*REQUIRED TASK:* Report each line of the entries below that contains the string "のの書面", with case counting in the match.

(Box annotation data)

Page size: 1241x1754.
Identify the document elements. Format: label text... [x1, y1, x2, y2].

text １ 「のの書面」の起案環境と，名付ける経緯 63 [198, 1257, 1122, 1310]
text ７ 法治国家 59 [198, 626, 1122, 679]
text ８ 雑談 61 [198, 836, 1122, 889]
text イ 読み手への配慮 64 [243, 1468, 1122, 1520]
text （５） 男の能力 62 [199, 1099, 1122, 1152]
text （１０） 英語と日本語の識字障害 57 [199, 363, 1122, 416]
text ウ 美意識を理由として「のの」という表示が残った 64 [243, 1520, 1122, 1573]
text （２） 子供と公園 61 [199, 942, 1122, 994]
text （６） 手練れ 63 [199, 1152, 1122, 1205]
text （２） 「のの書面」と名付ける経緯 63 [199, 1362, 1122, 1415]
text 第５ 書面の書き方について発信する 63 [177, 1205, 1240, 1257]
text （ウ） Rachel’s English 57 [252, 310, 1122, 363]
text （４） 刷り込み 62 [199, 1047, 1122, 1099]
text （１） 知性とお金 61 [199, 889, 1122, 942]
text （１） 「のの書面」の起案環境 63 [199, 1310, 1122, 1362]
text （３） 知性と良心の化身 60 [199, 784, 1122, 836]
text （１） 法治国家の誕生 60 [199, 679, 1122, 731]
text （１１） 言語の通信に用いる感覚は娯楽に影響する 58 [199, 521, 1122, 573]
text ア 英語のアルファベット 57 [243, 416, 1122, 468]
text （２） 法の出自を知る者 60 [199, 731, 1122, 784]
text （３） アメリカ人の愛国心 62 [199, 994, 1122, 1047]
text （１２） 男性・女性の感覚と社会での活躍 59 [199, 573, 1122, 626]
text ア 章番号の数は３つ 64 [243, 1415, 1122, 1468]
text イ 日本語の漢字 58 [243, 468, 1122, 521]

*EXERCISE OUTPUT:*
text １ 「のの書面」の起案環境と，名付ける経緯 63 [198, 1257, 1122, 1310]
text （２） 「のの書面」と名付ける経緯 63 [199, 1362, 1122, 1415]
text （１） 「のの書面」の起案環境 63 [199, 1310, 1122, 1362]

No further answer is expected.